Le projet de loi de lutte contre les séparatismes arrive mercredi en Conseil des ministres, avant d’être examiné par l’Assemblée. Et ça risque d’être chaud !

Après les dissensions nées de la loi dite de Sécurité globale, voilà un nouveau texte législatif à haut potentiel inflammable. C’est d’ailleurs le même Gérald Darmanin, un peu pompier et un peu pyromane, qui défendra une nouvelle fois ce projet sur lequel la majorité présidentielle risque bien de se diviser, suivant la même ligne de fracture que pour la loi de Sécurité globale.

La loi de Sécurité globale pour laquelle il y avait une opposition libertés publiques contre ordre public.

Oui, on aura cette fois les défenseurs d’une laïcité ultra-rigoureuse contre les partisans d’une lecture plus libérale, plus tolérante. Les premiers (les laïcards) sont plutôt des députés de gauche, les autres viennent de la droite. La gauche du parti s’organise d’ailleurs de plus en plus. Des clubs ou des courants se créent (ils s’appellent par exemple Territoire de Progrès, ou En Commun), des appels sont lancés. Car ils veulent peser sur la ligne du chef de l’État.

Et la droite du parti, elle s’organise pour peser elle aussi ?

La question a été posée par un député de droite à un très proche d’Emmanuel Macron : "pas besoin, lui a-t-il été répondu, on a déjà le club de droite le plus puissant, c’est le gouvernement !". En tout cas, la majorité a beaucoup travaillé pour rapprocher les différentes lignes qui traversent les troupes d’Emmanuel Macron. Plusieurs milliers de militants ont été interrogés, il y a eu un débat, des auditions d’experts, d’universitaires, Gérald Darmanin a également mené deux journées de consultations et il rencontrera ce soir le Bureau exécutif de La République en Marche. Bref tout ce que recommandait la prudence a été fait pour éviter de rejouer le fiasco de la loi de Sécurité globale.

Et c’est sous contrôle ?

Plusieurs mesures sont déjà connues et plutôt bien acceptées comme la réforme du financement des mosquées par des pays étrangers, ou encore la réforme du régime des cultes pour inciter les mosquées à abandonner le statut très élastique de la loi de 1901 sur les associations pour se mettre dans le moule de la Loi de 1905 qui régit les rapports entre l’Église et l’État. Mais malgré ça, tout peut arriver. On est vraiment sur un sujet très inflammable. Et les marges de manœuvre du chef de l’État sont quasi-nulles.

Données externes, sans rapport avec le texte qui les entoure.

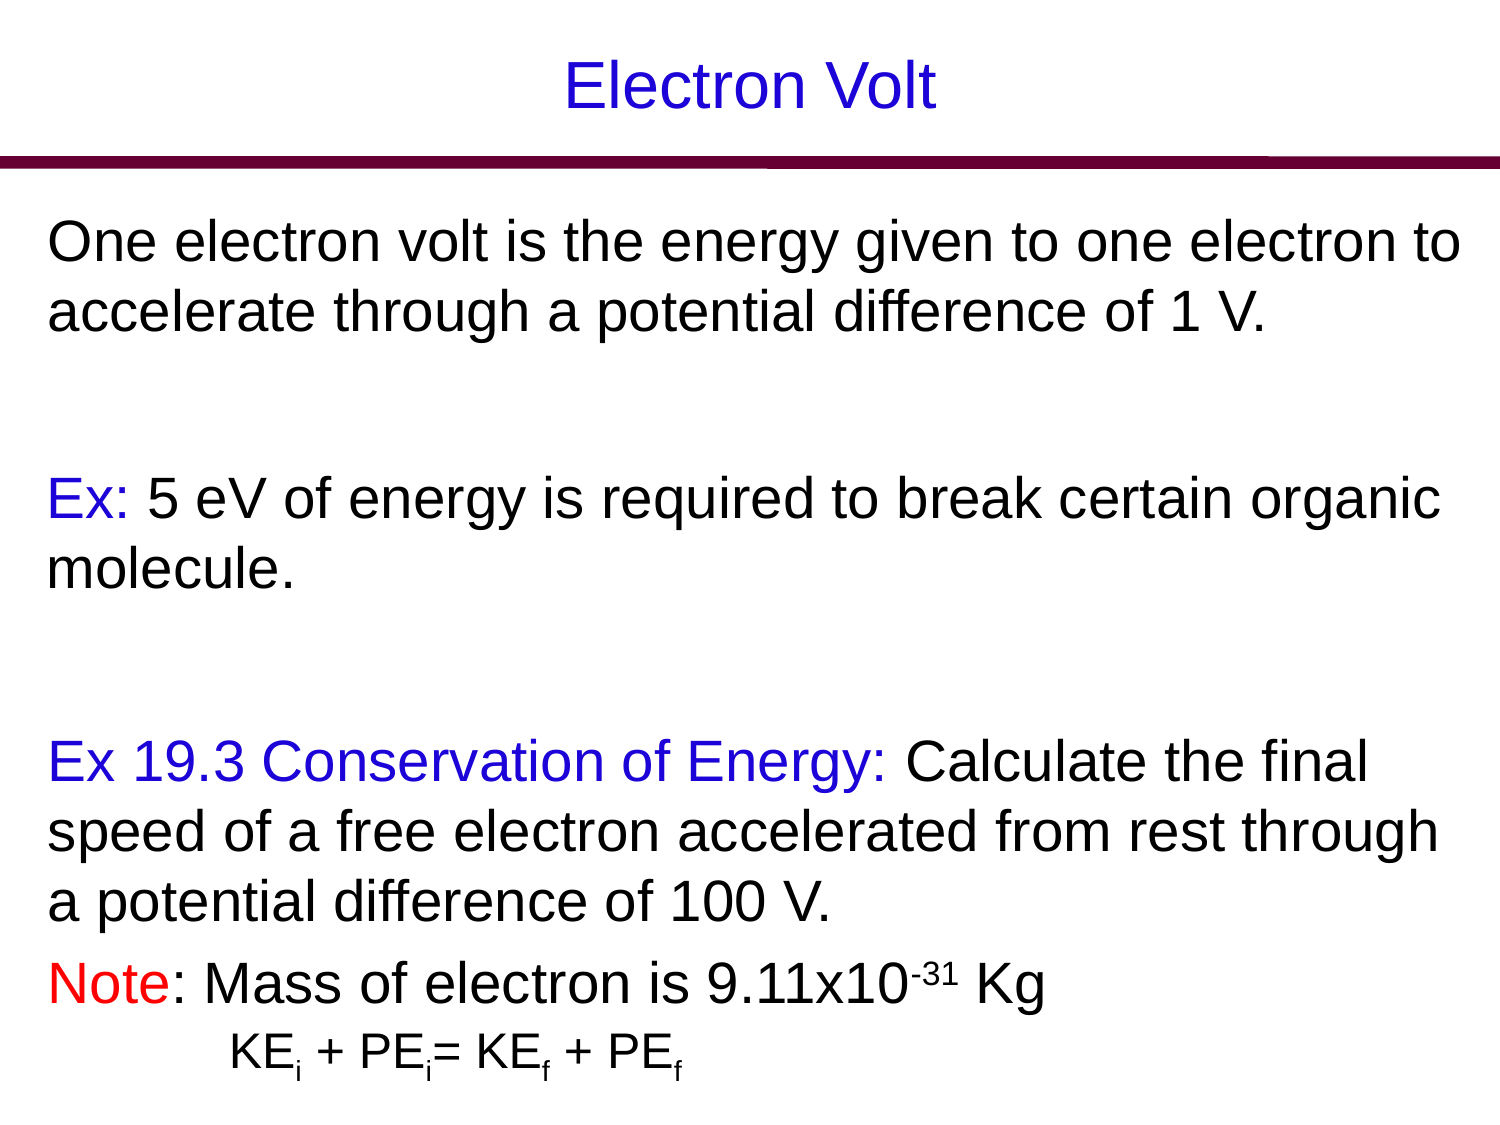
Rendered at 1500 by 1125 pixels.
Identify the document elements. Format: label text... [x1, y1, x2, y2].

title Electron Volt [55, 18, 1445, 130]
text_box One electron volt is the energy given to one electron to accelerate through a potential difference of 1 V. [33, 195, 1483, 350]
text_box KEi + PEi= KEf + PEf [214, 1011, 697, 1095]
text_box Ex 19.3 Conservation of Energy: Calculate the final speed of a free electron accelerated from rest through a potential difference of 100 V. Note: Mass of electron is 9.11x10-31 Kg [33, 715, 1500, 1110]
text_box Ex: 5 eV of energy is required to break certain organic molecule. [32, 452, 1500, 632]
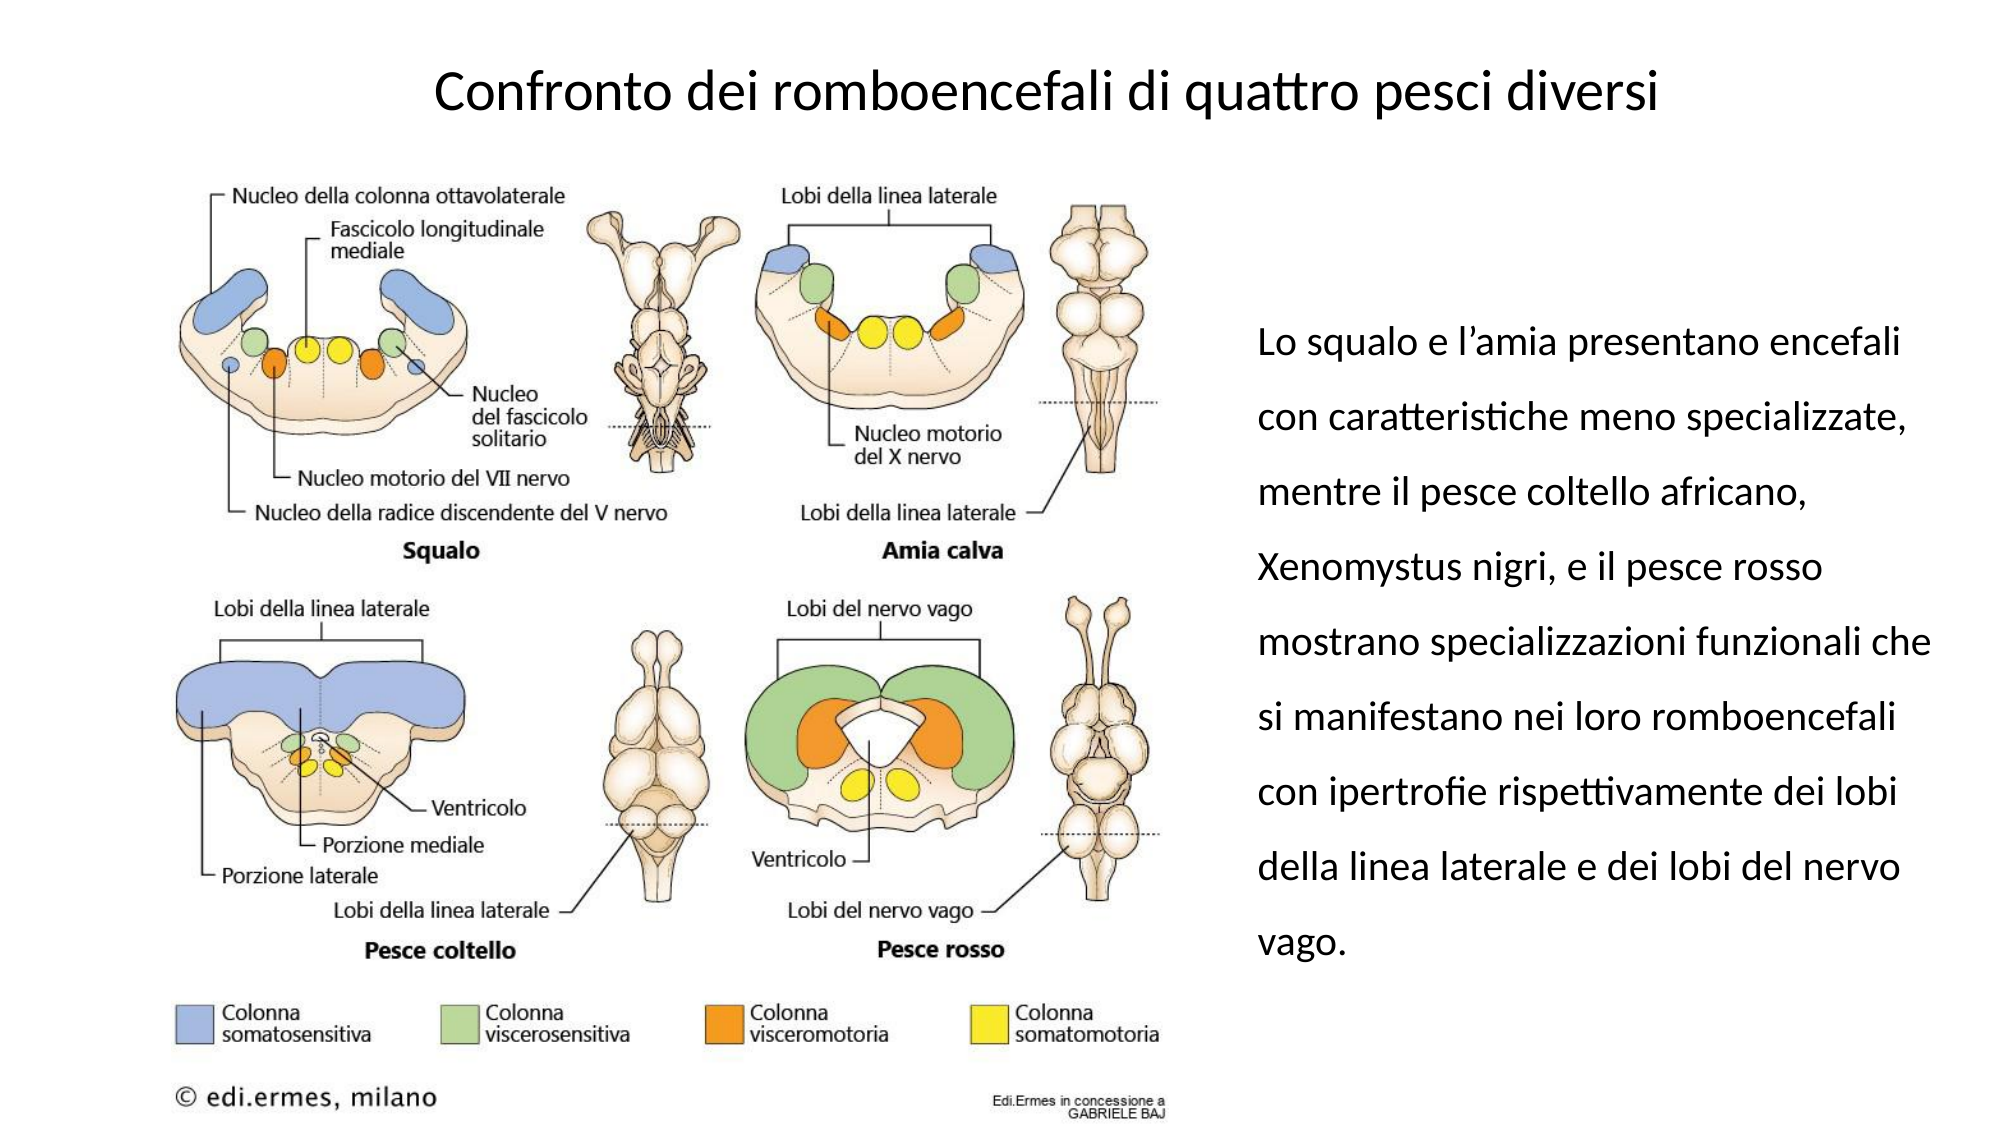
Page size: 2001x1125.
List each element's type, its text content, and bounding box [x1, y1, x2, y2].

picture [171, 183, 1169, 1125]
text_box Lo squalo e l’amia presentano encefali con caratteristiche meno specializzate, mentre il pesce coltello africano, Xenomystus nigri, e il pesce rosso mostrano specializzazioni funzionali che si manifestano nei loro romboencefali con ipertrofie rispettivamente dei lobi della linea laterale e dei lobi del nervo vago. [1242, 281, 1967, 971]
text_box Confronto dei romboencefali di quattro pesci diversi [419, 44, 1676, 129]
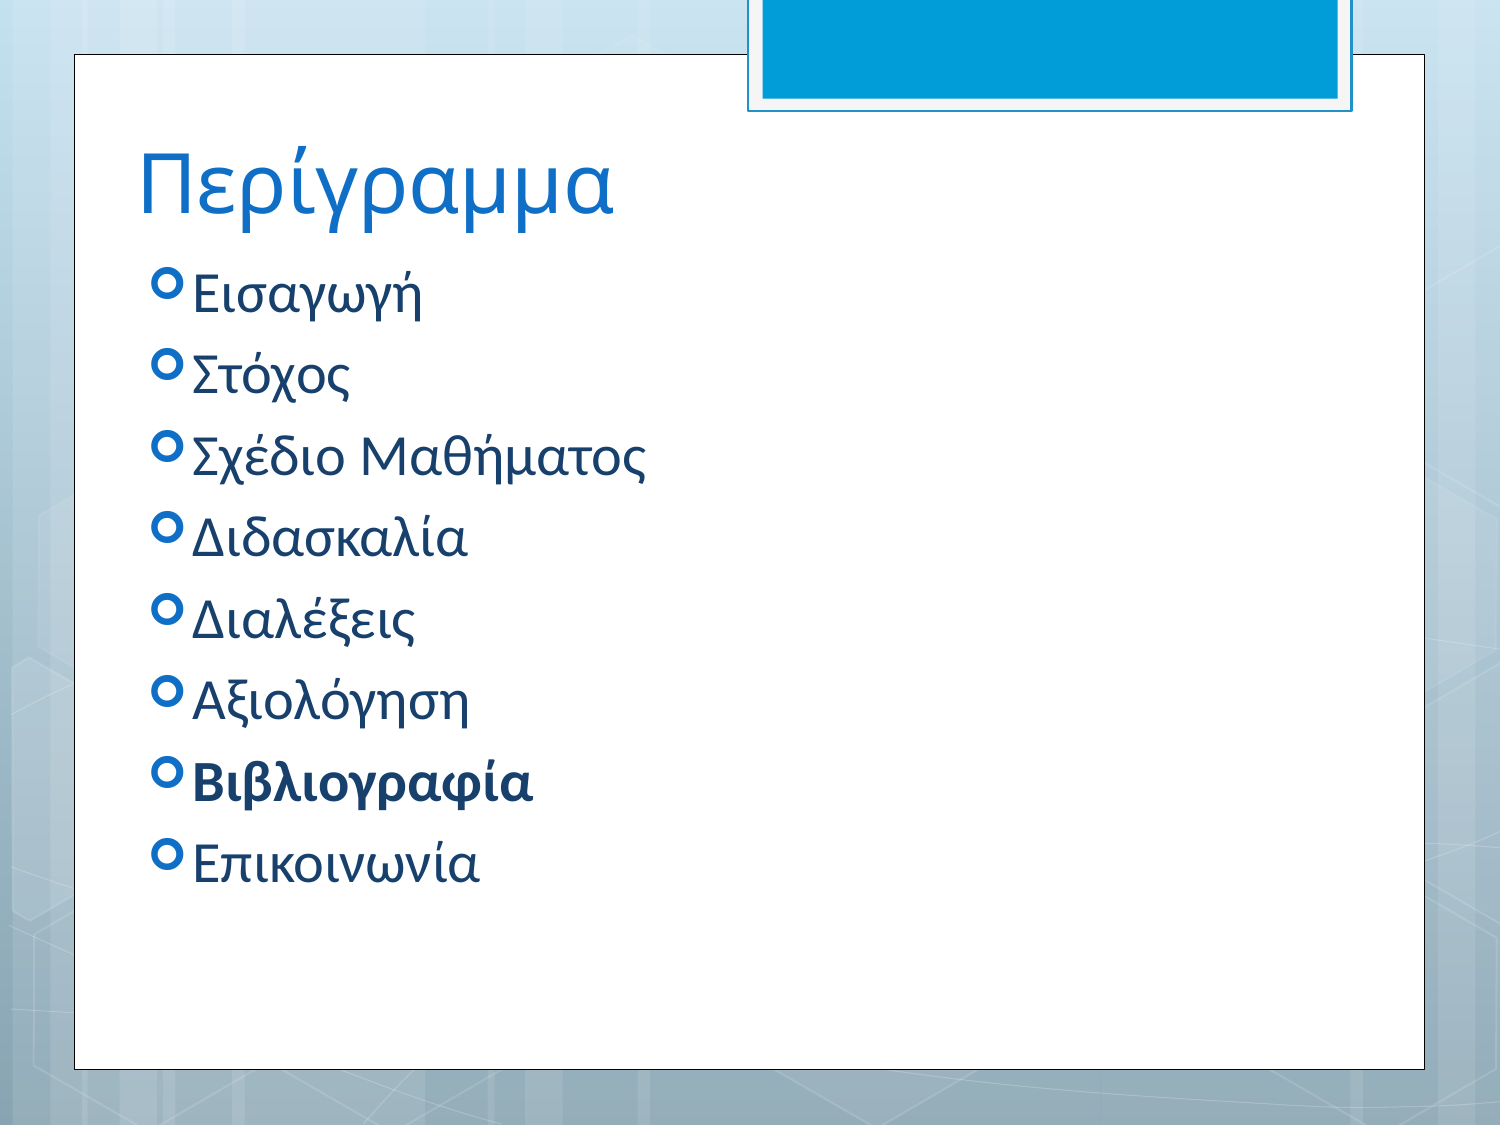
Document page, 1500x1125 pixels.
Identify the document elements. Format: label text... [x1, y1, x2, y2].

list Εισαγωγή Στόχος Σχέδιο Μαθήματος Διδασκαλία Διαλέξεις Αξιολόγηση Βιβλιογραφία Επικοινωνία [121, 246, 1338, 1038]
title Περίγραμμα [121, 50, 1338, 238]
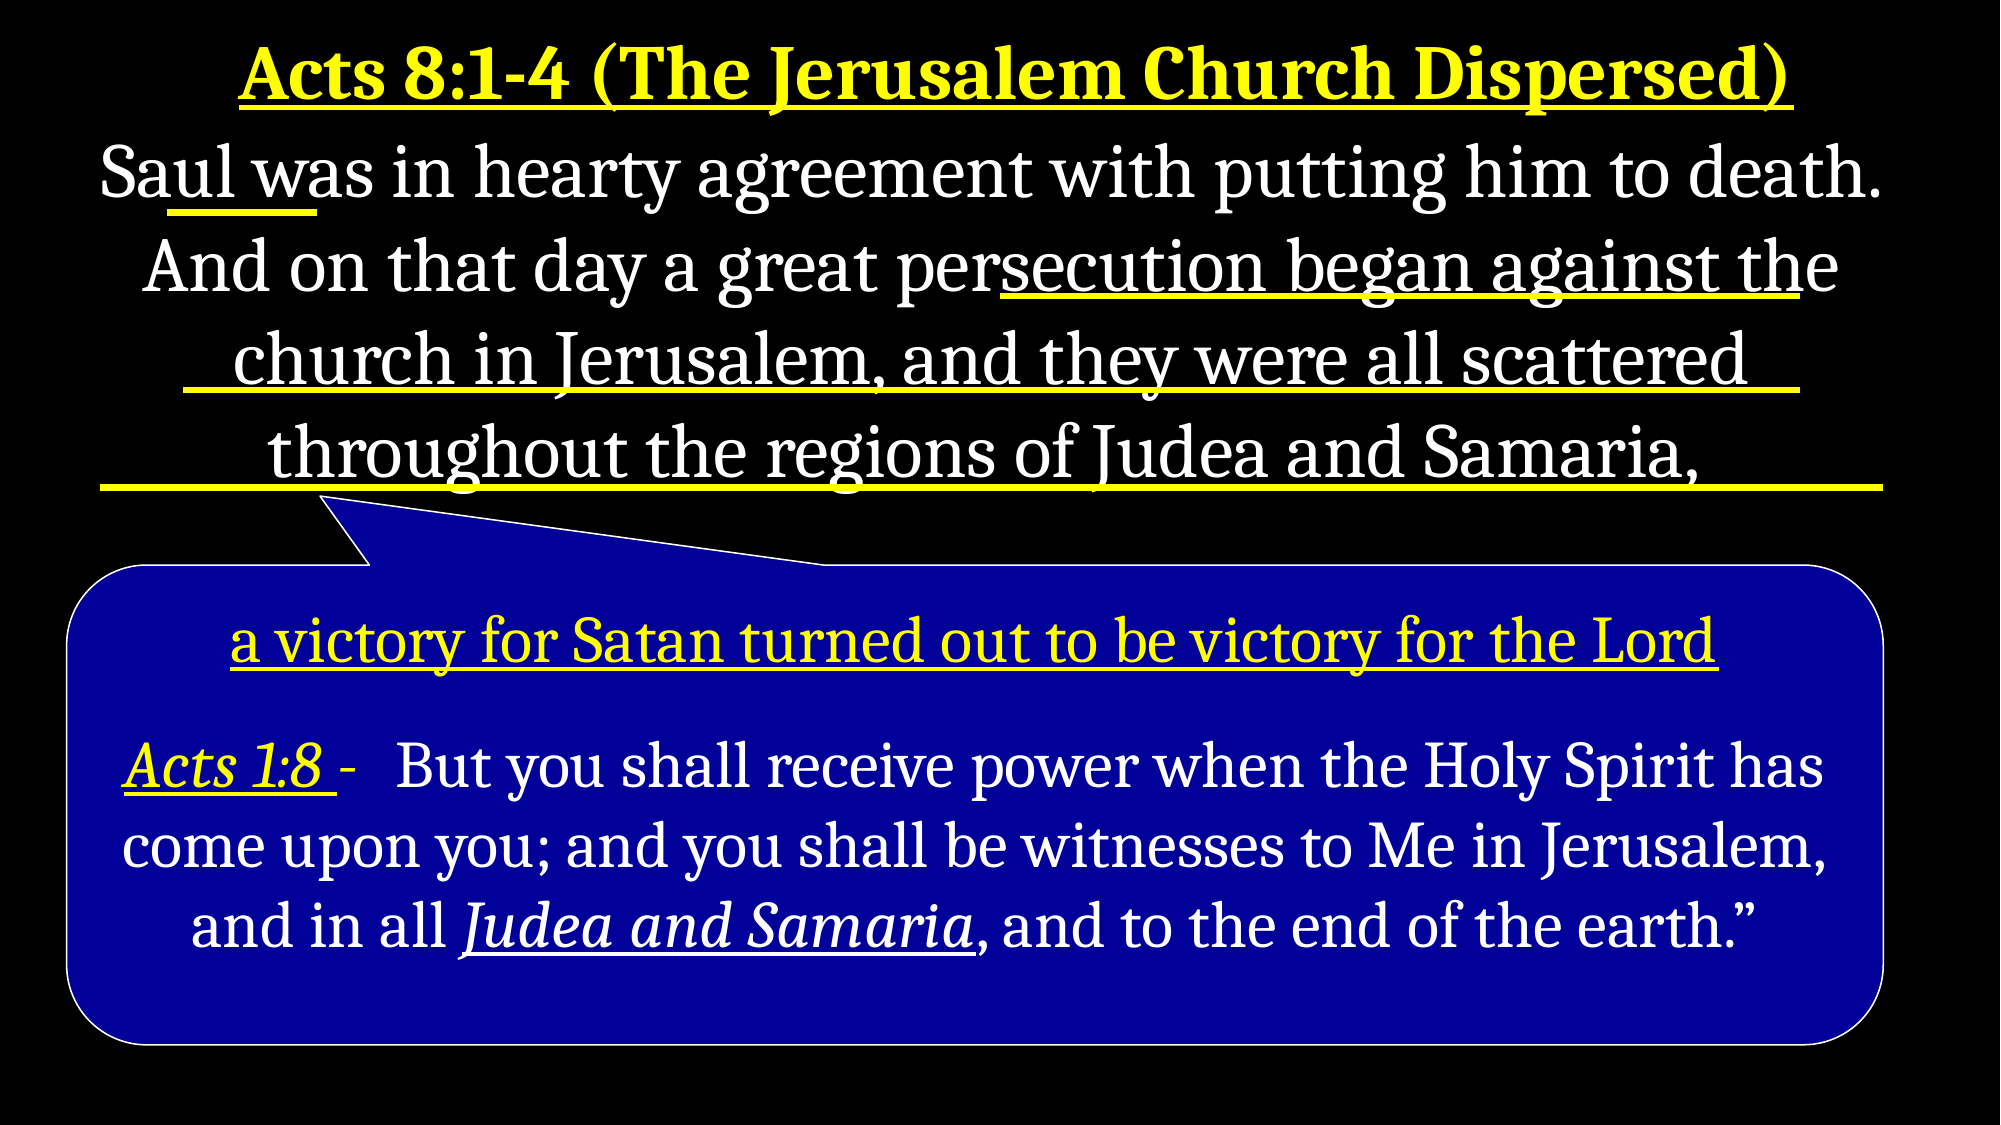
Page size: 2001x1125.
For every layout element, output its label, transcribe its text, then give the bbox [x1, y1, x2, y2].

On l’a bien vu avec la loi sur la Sécurité et le départ de feu provoqué par le fameux article 24.

Exactement. On en est arrivé à une situation absurde et quasi ingérable. Si Emmanuel Macron reconnaît par exemple (dans son interview à Brut) qu’il existe un contrôle au faciès, les policiers menacent de faire une grève des contrôles. Et le lendemain, des centaines de casseurs rappellent avec violence que la police n’est jamais assez défendue. Avantage, Gérald Darmanin. Voilà, après une séquence très dure pour lui, le ministre de l’Intérieur reprend le lead sur un nouveau projet de loi. Il a reconquis son territoire de progrès, comme on dirait à la gauche du parti.